Playing games is at the heart of improv. In its heyday, the ground-breaking Channel 4 show Whose Line Is It Anyway? won every comedy award going by presenting outrageously talented comedians with a series of game-like scenarios to turn into improvised sketches. And even today, there’s no doubt that the funniest panel shows on TV and radio are the ones that give genuine opportunities for improvised comedy. Just compare Radio 4’s The Unbelievable Truth with BBC1’s Would I Lie To You? Both are about trying to get lies past the opposing team. Both star David Mitchell. In fact, both are very funny. But Would I Lie To You? has the edge because it depends entirely on improv, whereas The Unbelievable Truth is built around prepared mini-lectures read out by the contestants.
I promise I will get to tonight’s show in a minute. A bit more on improv first.
As a TV comedy producer in the 1990s I was privileged to work with some of the funniest comedians of the last generation. The greatest of them all was Caroline Aherne. The night we recorded the pilot of her comedy chat show The Mrs Merton Show, Caroline interviewed her guests without a script; she just had a short list of areas for discussion, and beyond that she improvised. It was so funny, we could not get the audience to leave at the end. They yelled for more. The executive producer and director, sitting next to me in the control room, were asking (in between bouts of hysteria), ‘Where is she getting this from?’. It was the only time I ever made a pilot and knew in my bones, before even leaving the studio, that it would be commissioned by a major broadcaster.
After that night, The Mrs Merton Show became a national series. The pressure to deliver week after week was intense, and Caroline had to depend on prepared jokes. Simply believing that you can walk out there in front of an entire nation with nothing in your head, and trust yourself to be funny… well, that’s asking a lot. But the truth is: hilarious, inspired and brave as she was, she was never as funny as on that first night, when it all just came naturally. Improvisation is simultaneously the easiest and the hardest thing to do as a performer. You can never predict which way it’s going to go – and of course, the secret is learning not to mind.

**Data excerpt:**
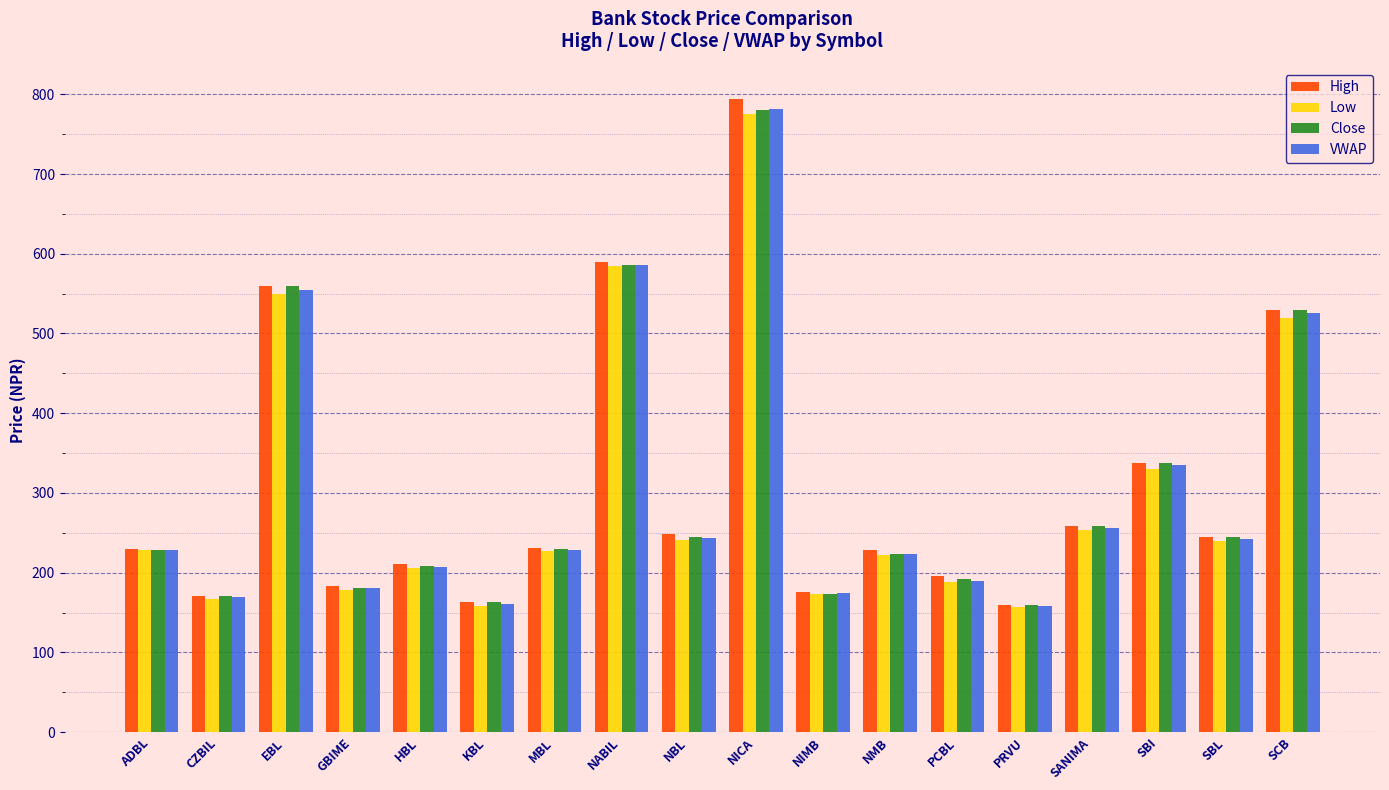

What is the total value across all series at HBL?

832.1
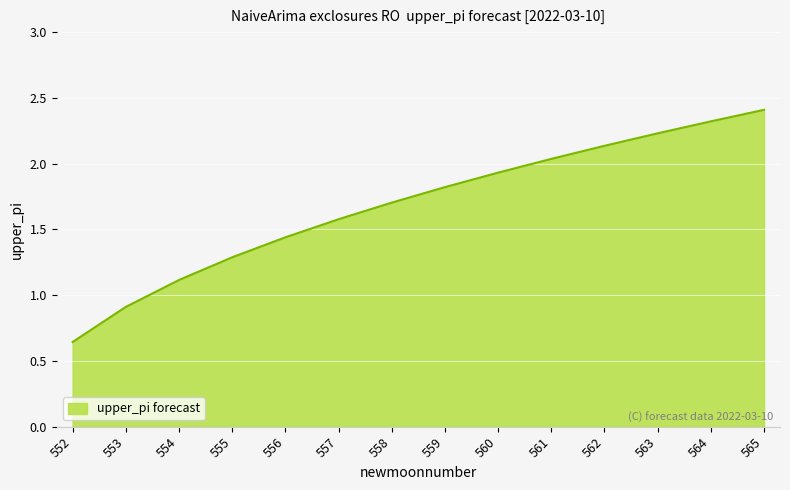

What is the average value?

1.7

**Problem details:**
Reproduce word for word the part of the improv passage above, starting at "I promise I" and ending at "a major broadcaster.".

**Response to this task:**
I promise I will get to tonight’s show in a minute. A bit more on improv first.
As a TV comedy producer in the 1990s I was privileged to work with some of the funniest comedians of the last generation. The greatest of them all was Caroline Aherne. The night we recorded the pilot of her comedy chat show The Mrs Merton Show, Caroline interviewed her guests without a script; she just had a short list of areas for discussion, and beyond that she improvised. It was so funny, we could not get the audience to leave at the end. They yelled for more. The executive producer and director, sitting next to me in the control room, were asking (in between bouts of hysteria), ‘Where is she getting this from?’. It was the only time I ever made a pilot and knew in my bones, before even leaving the studio, that it would be commissioned by a major broadcaster.